Primarily the post is about numba, the pairwise distances are computed with cython, numpy, numba.
Numba is claimed to be the fastest, around 10 times faster than numpy.
(posted in 2013)

Julia is claimed by its developers to be very fast language.
Well, if that is true, there would be no need in writing easily-vectorizable operation in pure python (yep, I mean they are simply cheating), currently these 'benchmarks' are at the main page

The following post was written in 2011, the problem observed is solution of Laplace equation as usual.
Numpy is ~10 times slower than pure C++ solution (and equal to matlab), weave shows the speed comparable with pure C++ (I don't know anyone using weave now)

Fresh (2014) benchmark of different python tools, simple vectorized expression A*B-4.1*A > 2.5*B is evaluated with numpy, cython, numba, numexpr, and parakeet (and two latest are the fastest - about 10 times less time than numpy, achieved by using multithreading with two cores)
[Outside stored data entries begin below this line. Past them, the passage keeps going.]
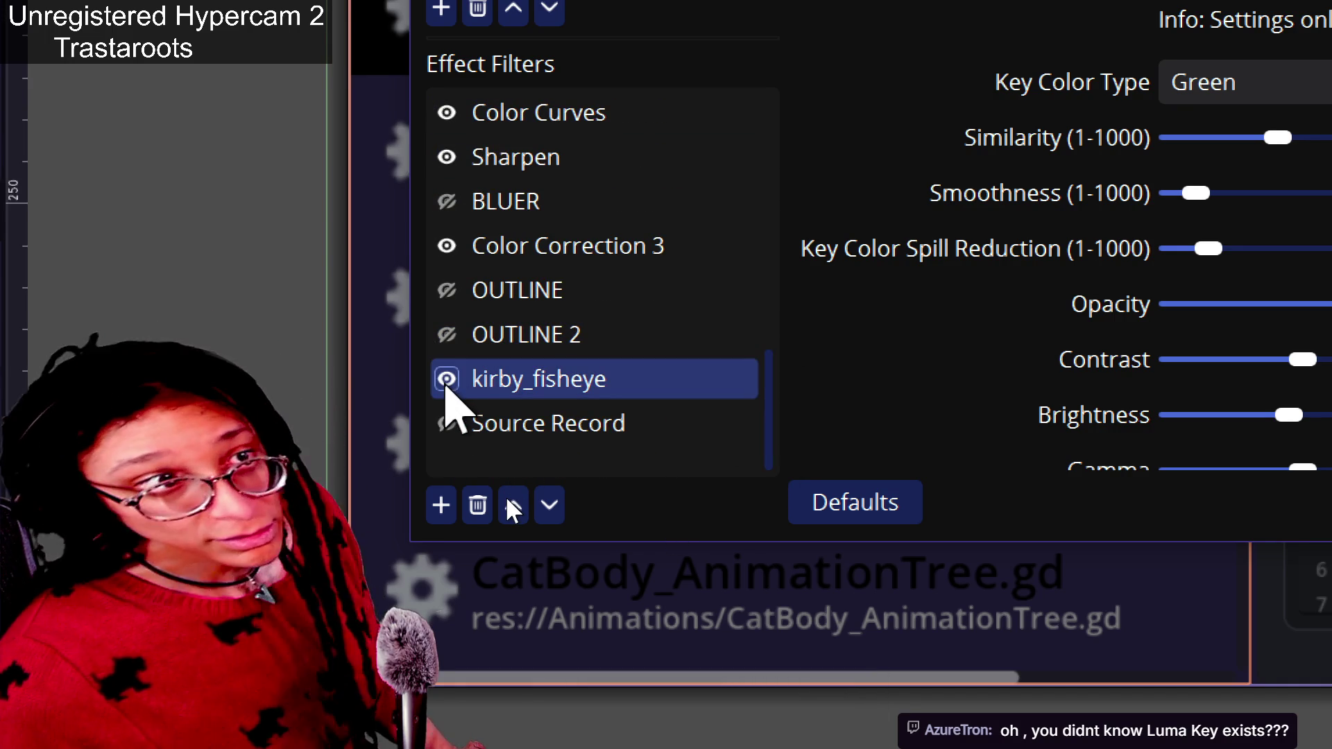
left_click(447, 380)
left_click(714, 424)
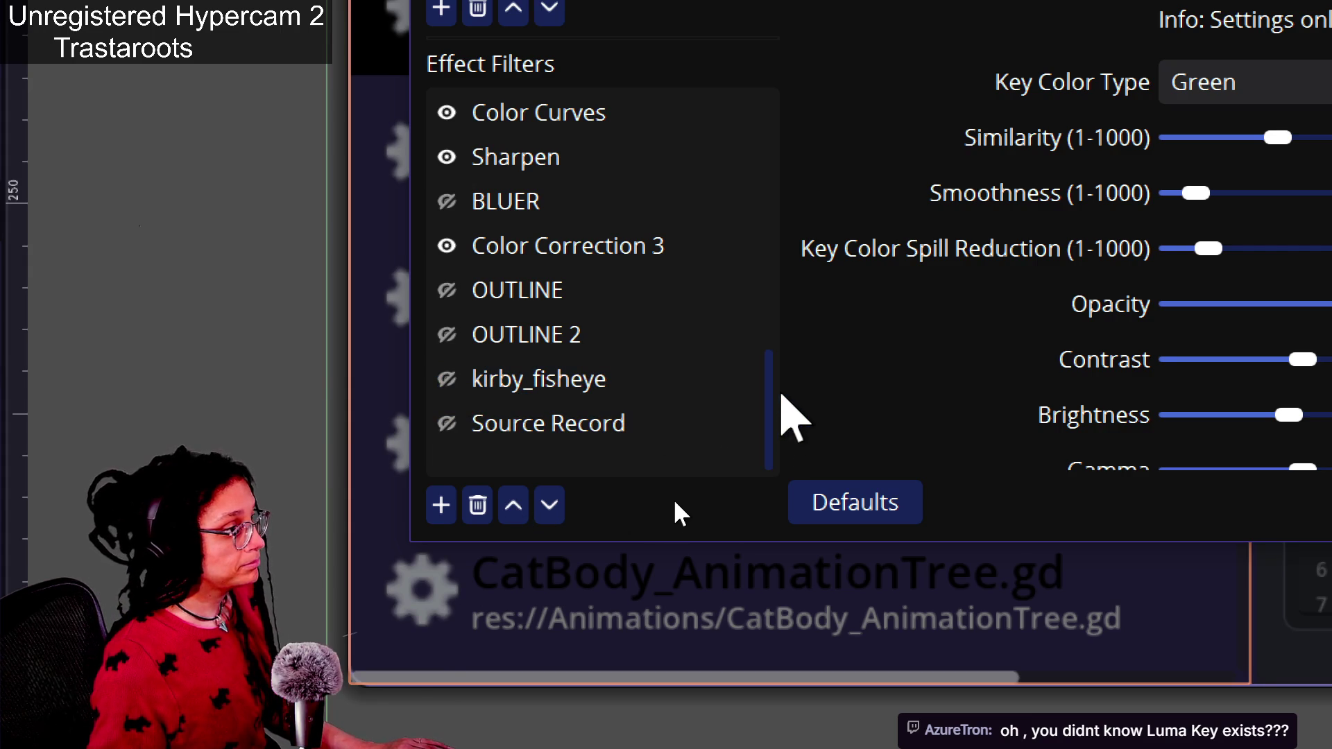
mouse_move(777, 360)
left_mouse_down()
mouse_move(765, 346)
mouse_move(770, 129)
mouse_move(767, 249)
left_mouse_up()
scroll(763, 277, "down", 1)
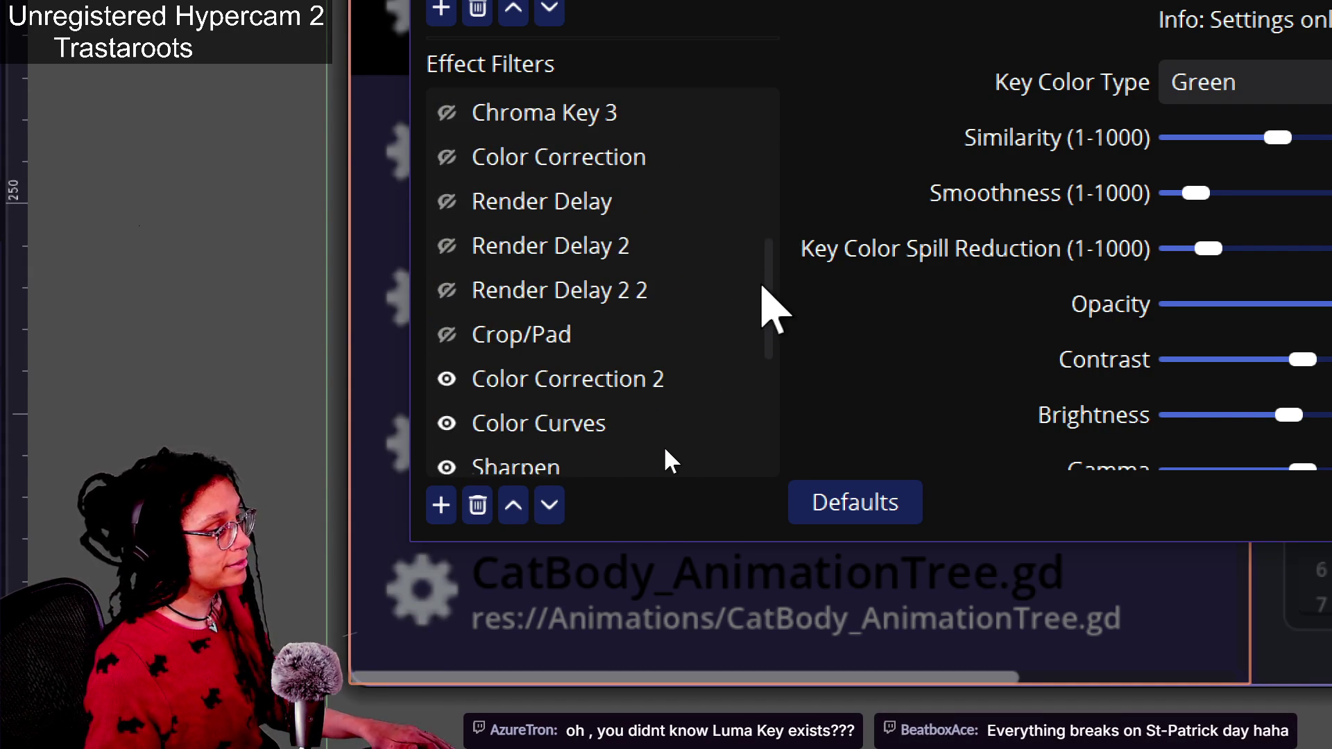
left_click_drag(761, 306, 766, 337)
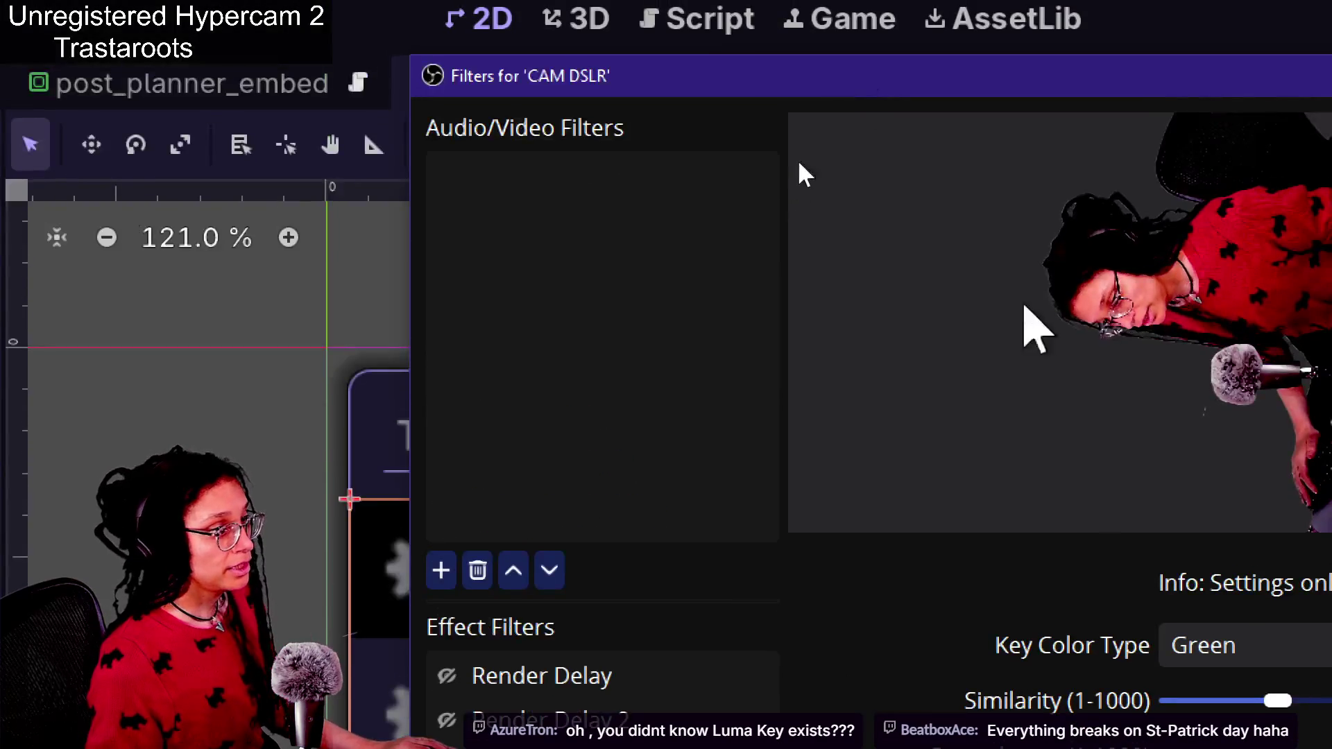
mouse_move(1108, 114)
left_mouse_down()
mouse_move(862, 149)
mouse_move(530, 111)
left_mouse_up()
left_click(981, 101)
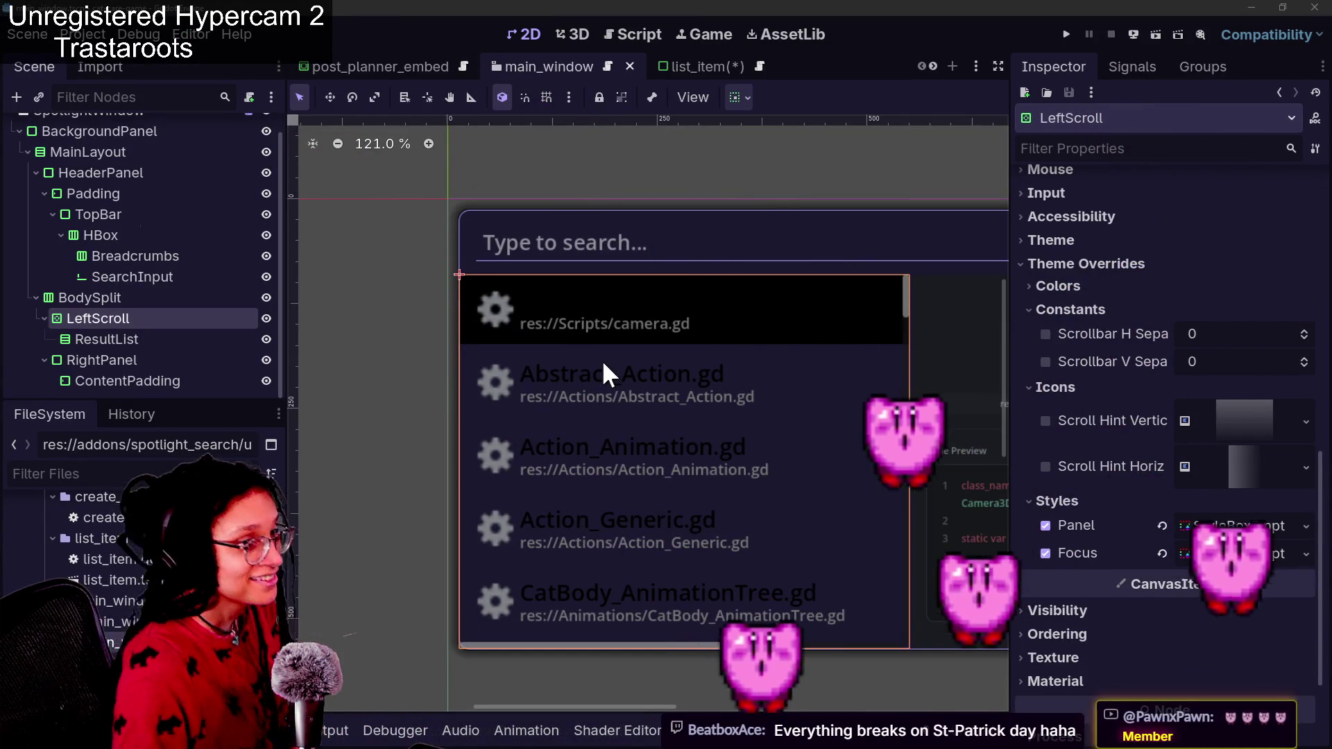
Select the ResultList node, trigger Flash Bang in Stream Deck, and close Stream Deck
key("Down")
Haven't found any general-purpose theano vs numpy benchmarks, but in the article there is comparison of neural networks and theano is expected to give much better speed than numpy/torch(c++)/matlab, specially it is fast on GPU

One more detailed review of numpy vs cython vs c (held in 2014)
Let me copy-paste the example results (computation of std).

Method Time (ms) Compared to Python Compared to Numpy
Pure Python 183 x1 x0.03
Numpy 5.97 x31 x1
Naive Cython 7.76 x24 x0.8
Optimised Cython 2.18 x84 x2.7
Cython calling C 2.22 x82 x2.7

Simple, but comprehensive comparison of python accelerators was prepared by Jake Vanderplaas and Olivier Grisel:
Problem is computation of pairwise distances. The results this time seem to be unbiased:

Python 9.51s
Naive numpy 64.7 ms
Numba 6.72ms
Cython 6.57ms
Parakeet 12.3 ms
Cython 6.57 ms

By the way, I was recently looking for a slow place in my code, and it totally dropped of my mind that computation of residual is long operation:
Integer division / remainder computation time significaly depends on the bit depth (16 bit operation are ~2 times faster than 32 bit ones, division takes roughly 10 times more time than multiplication).

Surprising: multiplication/addition/binary operations take the same time (compared on numpy 1.9), which I personally find very strange (this behavior may be caused by quite complicated addressing in numpy arrays, which becomes the bottleneck, but this is only a guess).